Entries taken from a collection >>

▼

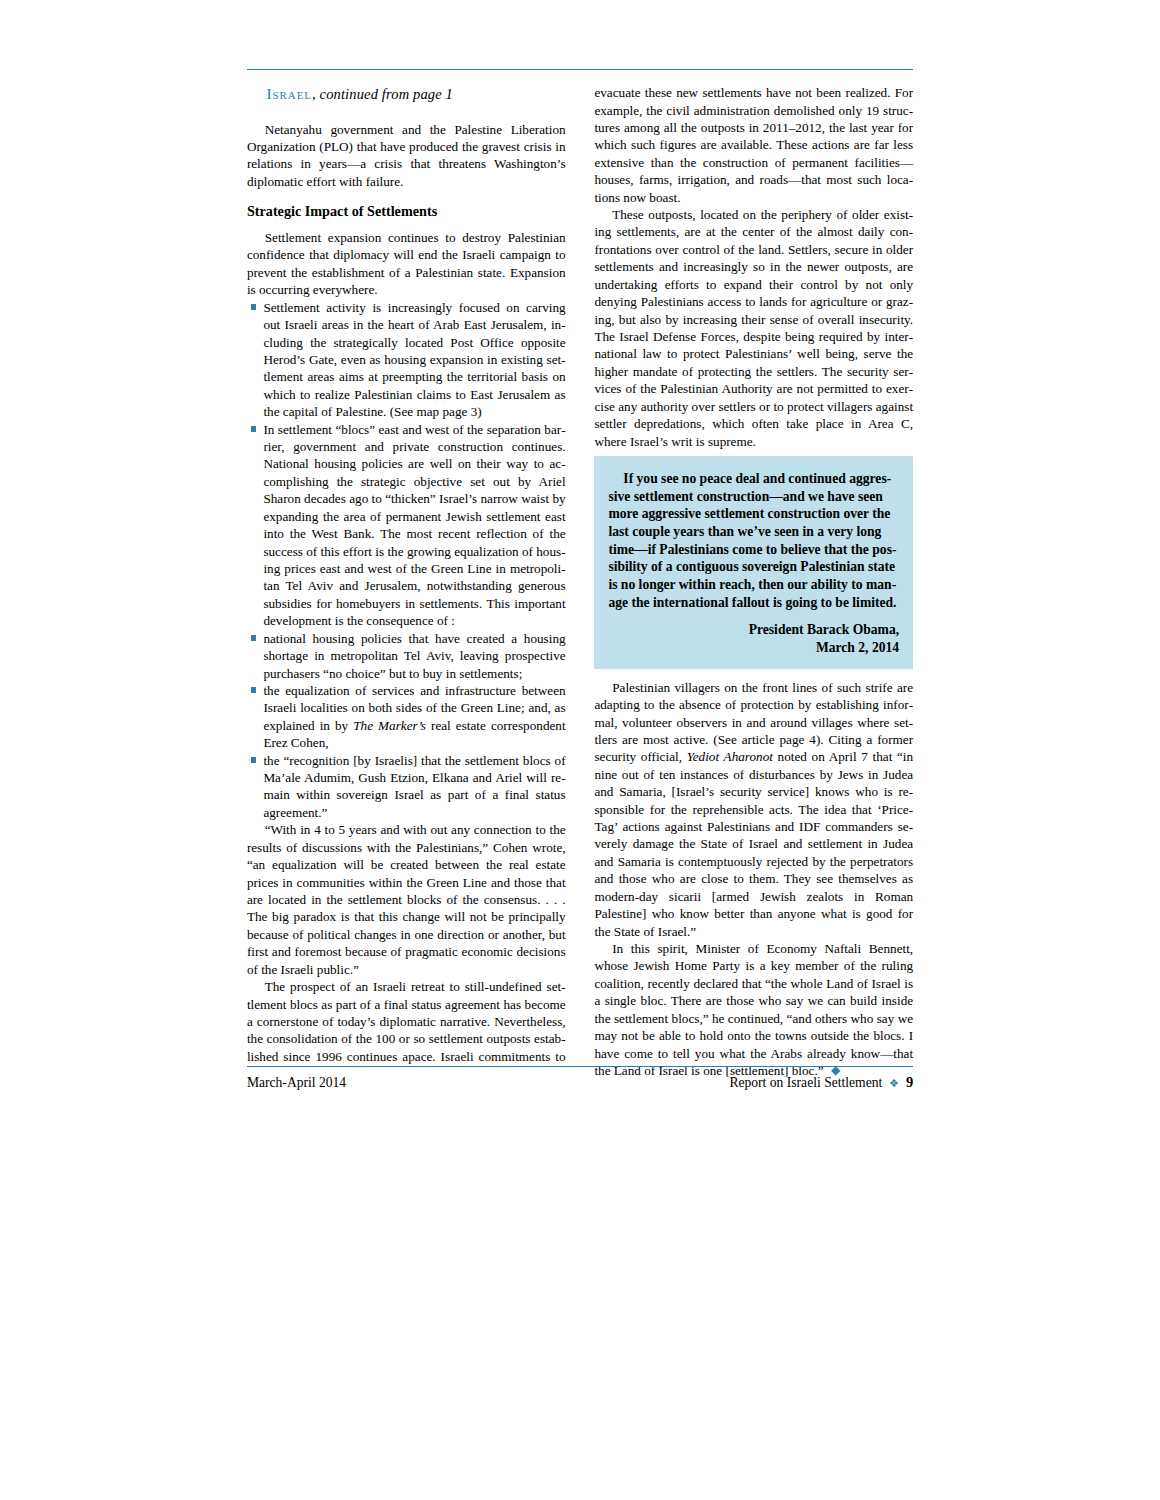Israel, continued from page 1
Netanyahu government and the Palestine Liberation Organization (PLO) that have produced the gravest crisis in relations in years—a crisis that threatens Washington’s diplomatic effort with failure.
Strategic Impact of Settlements
Settlement expansion continues to destroy Palestinian confidence that diplomacy will end the Israeli campaign to prevent the establishment of a Palestinian state. Expansion is occurring everywhere.
Settlement activity is increasingly focused on carving out Israeli areas in the heart of Arab East Jerusalem, including the strategically located Post Office opposite Herod’s Gate, even as housing expansion in existing settlement areas aims at preempting the territorial basis on which to realize Palestinian claims to East Jerusalem as the capital of Palestine. (See map page 3)
In settlement “blocs” east and west of the separation barrier, government and private construction continues. National housing policies are well on their way to accomplishing the strategic objective set out by Ariel Sharon decades ago to “thicken” Israel’s narrow waist by expanding the area of permanent Jewish settlement east into the West Bank. The most recent reflection of the success of this effort is the growing equalization of housing prices east and west of the Green Line in metropolitan Tel Aviv and Jerusalem, notwithstanding generous subsidies for homebuyers in settlements. This important development is the consequence of :
national housing policies that have created a housing shortage in metropolitan Tel Aviv, leaving prospective purchasers “no choice” but to buy in settlements;
the equalization of services and infrastructure between Israeli localities on both sides of the Green Line; and, as explained in by The Marker’s real estate correspondent Erez Cohen,
the “recognition [by Israelis] that the settlement blocs of Ma’ale Adumim, Gush Etzion, Elkana and Ariel will remain within sovereign Israel as part of a final status agreement.”
“With in 4 to 5 years and with out any connection to the results of discussions with the Palestinians,” Cohen wrote, “an equalization will be created between the real estate prices in communities within the Green Line and those that are located in the settlement blocks of the consensus. . . . The big paradox is that this change will not be principally because of political changes in one direction or another, but first and foremost because of pragmatic economic decisions of the Israeli public.”
The prospect of an Israeli retreat to still-undefined settlement blocs as part of a final status agreement has become a cornerstone of today’s diplomatic narrative. Nevertheless, the consolidation of the 100 or so settlement outposts established since 1996 continues apace. Israeli commitments to evacuate these new settlements have not been realized. For example, the civil administration demolished only 19 structures among all the outposts in 2011–2012, the last year for which such figures are available. These actions are far less extensive than the construction of permanent facilities—houses, farms, irrigation, and roads—that most such locations now boast.
These outposts, located on the periphery of older existing settlements, are at the center of the almost daily confrontations over control of the land. Settlers, secure in older settlements and increasingly so in the newer outposts, are undertaking efforts to expand their control by not only denying Palestinians access to lands for agriculture or grazing, but also by increasing their sense of overall insecurity. The Israel Defense Forces, despite being required by international law to protect Palestinians’ well being, serve the higher mandate of protecting the settlers. The security services of the Palestinian Authority are not permitted to exercise any authority over settlers or to protect villagers against settler depredations, which often take place in Area C, where Israel’s writ is supreme.
If you see no peace deal and continued aggressive settlement construction—and we have seen more aggressive settlement construction over the last couple years than we’ve seen in a very long time—if Palestinians come to believe that the possibility of a contiguous sovereign Palestinian state is no longer within reach, then our ability to manage the international fallout is going to be limited.
President Barack Obama,
March 2, 2014
Palestinian villagers on the front lines of such strife are adapting to the absence of protection by establishing informal, volunteer observers in and around villages where settlers are most active. (See article page 4). Citing a former security official, Yediot Aharonot noted on April 7 that “in nine out of ten instances of disturbances by Jews in Judea and Samaria, [Israel’s security service] knows who is responsible for the reprehensible acts. The idea that ‘Price-Tag’ actions against Palestinians and IDF commanders severely damage the State of Israel and settlement in Judea and Samaria is contemptuously rejected by the perpetrators and those who are close to them. They see themselves as modern-day sicarii [armed Jewish zealots in Roman Palestine] who know better than anyone what is good for the State of Israel.”
In this spirit, Minister of Economy Naftali Bennett, whose Jewish Home Party is a key member of the ruling coalition, recently declared that “the whole Land of Israel is a single bloc. There are those who say we can build inside the settlement blocs,” he continued, “and others who say we may not be able to hold onto the towns outside the blocs. I have come to tell you what the Arabs already know—that the Land of Israel is one [settlement] bloc.” ◆
March-April 2014
Report on Israeli Settlement ❖ 9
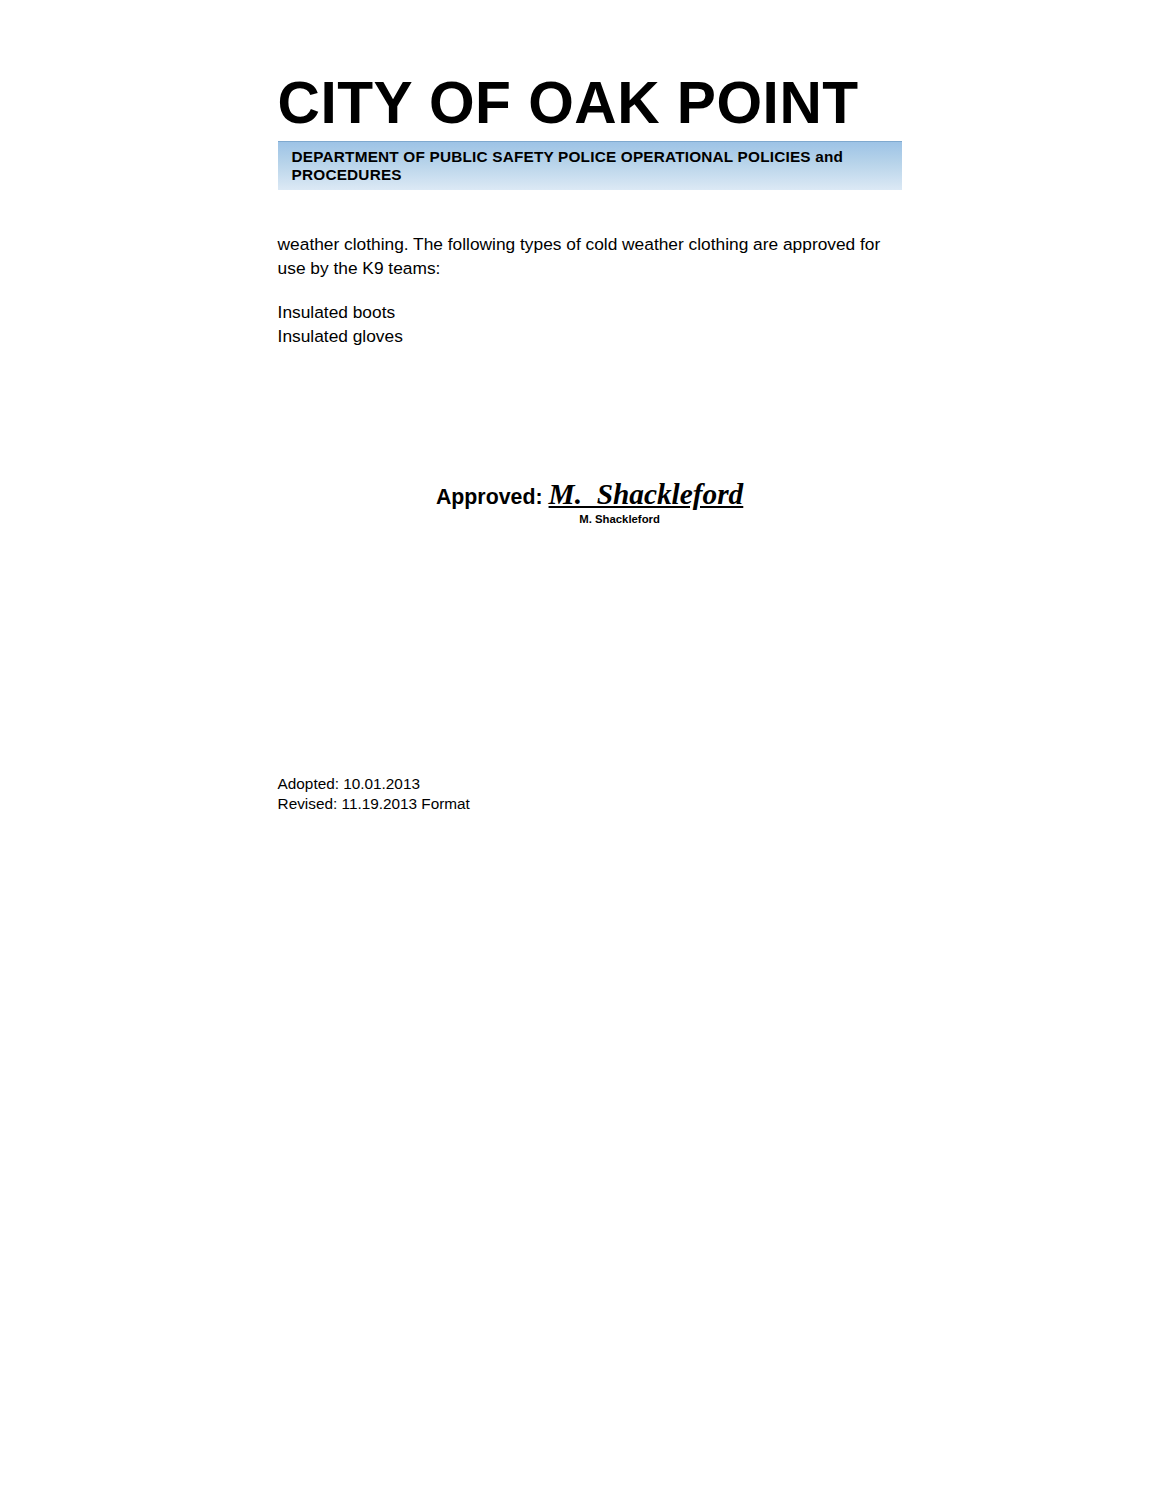CITY OF OAK POINT
DEPARTMENT OF PUBLIC SAFETY POLICE OPERATIONAL POLICIES and PROCEDURES
weather clothing. The following types of cold weather clothing are approved for use by the K9 teams:
Insulated boots
Insulated gloves
Approved:M. Shackleford
M. Shackleford
Adopted: 10.01.2013
Revised: 11.19.2013 Format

▲

Task instructions >>
Looking back over the data above, restate word for word the lines that begin at the line with "Netanyahu government and" and end at the line with "Settlement activity is", inclusive.

Written reply >>
Netanyahu government and the Palestine Liberation Organization (PLO) that have produced the gravest crisis in relations in years—a crisis that threatens Washington’s diplomatic effort with failure.
Strategic Impact of Settlements
Settlement expansion continues to destroy Palestinian confidence that diplomacy will end the Israeli campaign to prevent the establishment of a Palestinian state. Expansion is occurring everywhere.
Settlement activity is increasingly focused on carving out Israeli areas in the heart of Arab East Jerusalem, including the strategically located Post Office opposite Herod’s Gate, even as housing expansion in existing settlement areas aims at preempting the territorial basis on which to realize Palestinian claims to East Jerusalem as the capital of Palestine. (See map page 3)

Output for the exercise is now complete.